=== Extracted information ===
--- START ---

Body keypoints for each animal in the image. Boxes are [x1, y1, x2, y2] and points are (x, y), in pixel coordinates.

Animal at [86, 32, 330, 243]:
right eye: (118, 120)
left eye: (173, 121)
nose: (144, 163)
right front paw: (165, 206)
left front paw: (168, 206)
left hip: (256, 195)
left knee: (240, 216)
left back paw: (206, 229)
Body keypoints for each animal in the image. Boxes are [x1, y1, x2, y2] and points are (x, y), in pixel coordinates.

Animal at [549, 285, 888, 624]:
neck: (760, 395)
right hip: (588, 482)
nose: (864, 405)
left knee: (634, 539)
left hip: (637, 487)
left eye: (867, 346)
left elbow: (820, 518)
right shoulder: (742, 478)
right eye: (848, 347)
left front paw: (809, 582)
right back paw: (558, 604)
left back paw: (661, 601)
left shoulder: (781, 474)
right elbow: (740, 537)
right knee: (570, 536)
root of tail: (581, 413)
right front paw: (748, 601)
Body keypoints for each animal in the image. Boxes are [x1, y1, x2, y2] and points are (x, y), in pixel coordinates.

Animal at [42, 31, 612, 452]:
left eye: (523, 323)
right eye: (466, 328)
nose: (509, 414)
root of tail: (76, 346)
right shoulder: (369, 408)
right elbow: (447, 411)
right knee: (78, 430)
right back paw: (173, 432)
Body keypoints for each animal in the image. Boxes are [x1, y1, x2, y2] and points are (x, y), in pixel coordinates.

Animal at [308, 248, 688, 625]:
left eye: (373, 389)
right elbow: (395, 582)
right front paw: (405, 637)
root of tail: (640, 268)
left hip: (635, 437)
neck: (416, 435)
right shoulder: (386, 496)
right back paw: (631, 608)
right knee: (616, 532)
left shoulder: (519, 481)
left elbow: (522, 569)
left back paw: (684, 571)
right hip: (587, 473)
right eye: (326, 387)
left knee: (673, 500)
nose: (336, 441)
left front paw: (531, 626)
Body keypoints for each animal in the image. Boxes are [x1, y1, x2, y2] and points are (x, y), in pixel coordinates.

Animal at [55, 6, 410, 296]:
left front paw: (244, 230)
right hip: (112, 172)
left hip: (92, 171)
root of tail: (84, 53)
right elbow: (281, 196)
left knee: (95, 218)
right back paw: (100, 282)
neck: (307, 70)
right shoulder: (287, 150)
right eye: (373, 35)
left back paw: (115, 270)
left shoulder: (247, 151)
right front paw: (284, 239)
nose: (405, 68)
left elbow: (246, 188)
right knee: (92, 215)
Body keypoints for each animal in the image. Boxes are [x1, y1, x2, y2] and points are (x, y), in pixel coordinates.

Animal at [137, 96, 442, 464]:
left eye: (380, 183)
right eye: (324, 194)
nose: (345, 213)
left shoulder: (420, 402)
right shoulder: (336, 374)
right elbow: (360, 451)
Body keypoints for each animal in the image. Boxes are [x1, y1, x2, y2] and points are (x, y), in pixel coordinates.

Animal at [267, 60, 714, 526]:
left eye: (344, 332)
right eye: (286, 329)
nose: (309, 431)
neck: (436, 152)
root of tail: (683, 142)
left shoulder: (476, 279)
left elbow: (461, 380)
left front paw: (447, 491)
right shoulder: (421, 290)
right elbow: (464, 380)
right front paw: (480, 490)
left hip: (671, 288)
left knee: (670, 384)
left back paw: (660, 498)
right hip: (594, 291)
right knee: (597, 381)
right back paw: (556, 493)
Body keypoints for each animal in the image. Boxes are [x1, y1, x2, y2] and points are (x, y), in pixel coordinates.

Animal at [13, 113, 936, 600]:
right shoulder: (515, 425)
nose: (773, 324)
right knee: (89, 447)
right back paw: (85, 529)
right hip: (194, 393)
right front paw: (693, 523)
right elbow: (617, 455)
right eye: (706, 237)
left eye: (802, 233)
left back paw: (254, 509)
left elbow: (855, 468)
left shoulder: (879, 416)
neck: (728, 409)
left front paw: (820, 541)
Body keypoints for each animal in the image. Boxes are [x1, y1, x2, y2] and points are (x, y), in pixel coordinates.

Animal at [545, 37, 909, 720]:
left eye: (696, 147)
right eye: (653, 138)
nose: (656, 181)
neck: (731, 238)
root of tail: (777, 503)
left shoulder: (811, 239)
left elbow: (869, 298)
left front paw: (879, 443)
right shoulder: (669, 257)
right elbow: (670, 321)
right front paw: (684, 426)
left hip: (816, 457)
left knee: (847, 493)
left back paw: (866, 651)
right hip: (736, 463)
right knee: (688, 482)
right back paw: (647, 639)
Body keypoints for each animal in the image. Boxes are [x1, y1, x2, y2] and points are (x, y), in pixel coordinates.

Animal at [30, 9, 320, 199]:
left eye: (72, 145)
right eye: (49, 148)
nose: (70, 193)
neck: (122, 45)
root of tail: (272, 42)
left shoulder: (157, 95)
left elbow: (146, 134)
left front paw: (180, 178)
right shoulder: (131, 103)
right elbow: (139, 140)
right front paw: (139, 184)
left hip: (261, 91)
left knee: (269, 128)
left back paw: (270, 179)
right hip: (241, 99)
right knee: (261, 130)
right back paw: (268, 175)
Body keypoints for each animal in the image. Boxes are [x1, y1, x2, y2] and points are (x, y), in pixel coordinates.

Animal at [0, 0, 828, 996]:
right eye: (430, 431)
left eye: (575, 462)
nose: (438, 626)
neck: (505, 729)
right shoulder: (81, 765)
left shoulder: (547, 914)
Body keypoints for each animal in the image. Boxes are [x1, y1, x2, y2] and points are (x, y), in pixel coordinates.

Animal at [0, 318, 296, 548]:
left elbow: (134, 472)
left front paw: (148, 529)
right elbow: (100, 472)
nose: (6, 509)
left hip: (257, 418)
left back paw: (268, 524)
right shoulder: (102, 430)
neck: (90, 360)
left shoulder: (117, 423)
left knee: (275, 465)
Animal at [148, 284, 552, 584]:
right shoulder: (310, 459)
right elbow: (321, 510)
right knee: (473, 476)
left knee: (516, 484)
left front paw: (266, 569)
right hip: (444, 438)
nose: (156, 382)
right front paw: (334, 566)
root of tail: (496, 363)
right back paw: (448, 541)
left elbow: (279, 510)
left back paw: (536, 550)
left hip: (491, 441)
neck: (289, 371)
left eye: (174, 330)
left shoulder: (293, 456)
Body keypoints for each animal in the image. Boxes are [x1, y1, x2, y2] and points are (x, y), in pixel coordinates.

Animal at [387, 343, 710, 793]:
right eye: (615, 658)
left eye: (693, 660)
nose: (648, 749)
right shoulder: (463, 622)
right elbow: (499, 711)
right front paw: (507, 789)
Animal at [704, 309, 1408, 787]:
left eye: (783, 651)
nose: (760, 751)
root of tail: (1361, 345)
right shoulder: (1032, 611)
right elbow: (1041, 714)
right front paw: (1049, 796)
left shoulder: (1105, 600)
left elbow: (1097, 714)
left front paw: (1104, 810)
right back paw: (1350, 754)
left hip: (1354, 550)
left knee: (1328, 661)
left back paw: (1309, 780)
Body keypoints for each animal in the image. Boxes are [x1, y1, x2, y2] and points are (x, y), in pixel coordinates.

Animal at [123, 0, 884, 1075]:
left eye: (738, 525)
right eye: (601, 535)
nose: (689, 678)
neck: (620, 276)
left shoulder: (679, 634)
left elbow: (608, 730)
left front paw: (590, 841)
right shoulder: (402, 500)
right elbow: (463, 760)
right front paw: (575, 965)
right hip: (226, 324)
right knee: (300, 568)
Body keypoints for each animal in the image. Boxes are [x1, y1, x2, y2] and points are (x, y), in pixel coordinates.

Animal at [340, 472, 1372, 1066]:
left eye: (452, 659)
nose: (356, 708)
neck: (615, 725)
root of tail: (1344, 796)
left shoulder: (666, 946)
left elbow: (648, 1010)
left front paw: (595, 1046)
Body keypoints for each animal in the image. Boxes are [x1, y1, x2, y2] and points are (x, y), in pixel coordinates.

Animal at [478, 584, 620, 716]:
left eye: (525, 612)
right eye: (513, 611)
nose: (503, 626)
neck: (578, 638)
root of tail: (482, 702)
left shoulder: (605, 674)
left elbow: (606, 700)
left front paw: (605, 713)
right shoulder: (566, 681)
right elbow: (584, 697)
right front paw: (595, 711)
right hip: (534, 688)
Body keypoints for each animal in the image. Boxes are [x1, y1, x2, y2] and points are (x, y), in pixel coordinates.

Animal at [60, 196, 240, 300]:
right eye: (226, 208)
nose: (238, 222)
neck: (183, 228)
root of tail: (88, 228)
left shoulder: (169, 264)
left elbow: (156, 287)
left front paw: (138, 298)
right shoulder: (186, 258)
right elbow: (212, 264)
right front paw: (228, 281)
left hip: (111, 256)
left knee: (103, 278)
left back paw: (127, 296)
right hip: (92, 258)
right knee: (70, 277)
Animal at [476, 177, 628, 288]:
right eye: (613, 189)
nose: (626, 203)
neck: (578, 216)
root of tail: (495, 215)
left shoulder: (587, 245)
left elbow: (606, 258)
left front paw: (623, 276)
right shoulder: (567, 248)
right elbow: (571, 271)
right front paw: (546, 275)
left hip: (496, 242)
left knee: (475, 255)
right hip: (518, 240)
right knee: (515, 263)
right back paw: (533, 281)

--- END ---

=== Description of the task ===
All lines in the data above from the one with "left eye: (693, 660)" through the one with "right hip: (92, 258)" must be repeated exactly, and no others.

=== Solved exercise ===
left eye: (693, 660)
nose: (648, 749)
right shoulder: (463, 622)
right elbow: (499, 711)
right front paw: (507, 789)
Animal at [704, 309, 1408, 787]:
left eye: (783, 651)
nose: (760, 751)
root of tail: (1361, 345)
right shoulder: (1032, 611)
right elbow: (1041, 714)
right front paw: (1049, 796)
left shoulder: (1105, 600)
left elbow: (1097, 714)
left front paw: (1104, 810)
right back paw: (1350, 754)
left hip: (1354, 550)
left knee: (1328, 661)
left back paw: (1309, 780)
Body keypoints for each animal in the image. Boxes are [x1, y1, x2, y2] and points are (x, y), in pixel coordinates.

Animal at [123, 0, 884, 1075]:
left eye: (738, 525)
right eye: (601, 535)
nose: (689, 678)
neck: (620, 276)
left shoulder: (679, 634)
left elbow: (608, 730)
left front paw: (590, 841)
right shoulder: (402, 500)
right elbow: (463, 760)
right front paw: (575, 965)
right hip: (226, 324)
right knee: (300, 568)
Body keypoints for each animal in the image. Boxes are [x1, y1, x2, y2] and points are (x, y), in pixel coordinates.

Animal at [340, 472, 1372, 1066]:
left eye: (452, 659)
nose: (356, 708)
neck: (615, 725)
root of tail: (1344, 796)
left shoulder: (666, 946)
left elbow: (648, 1010)
left front paw: (595, 1046)
Body keypoints for each animal in the image. Boxes are [x1, y1, x2, y2] and points are (x, y), in pixel coordinates.

Animal at [478, 584, 620, 716]:
left eye: (525, 612)
right eye: (513, 611)
nose: (503, 626)
neck: (578, 638)
root of tail: (482, 702)
left shoulder: (605, 674)
left elbow: (606, 700)
left front paw: (605, 713)
right shoulder: (566, 681)
right elbow: (584, 697)
right front paw: (595, 711)
right hip: (534, 688)
Body keypoints for each animal in the image. Boxes are [x1, y1, x2, y2] and points are (x, y), in pixel coordinates.

Animal at [60, 196, 240, 300]:
right eye: (226, 208)
nose: (238, 222)
neck: (183, 228)
root of tail: (88, 228)
left shoulder: (169, 264)
left elbow: (156, 287)
left front paw: (138, 298)
right shoulder: (186, 258)
right elbow: (212, 264)
right front paw: (228, 281)
left hip: (111, 256)
left knee: (103, 278)
left back paw: (127, 296)
right hip: (92, 258)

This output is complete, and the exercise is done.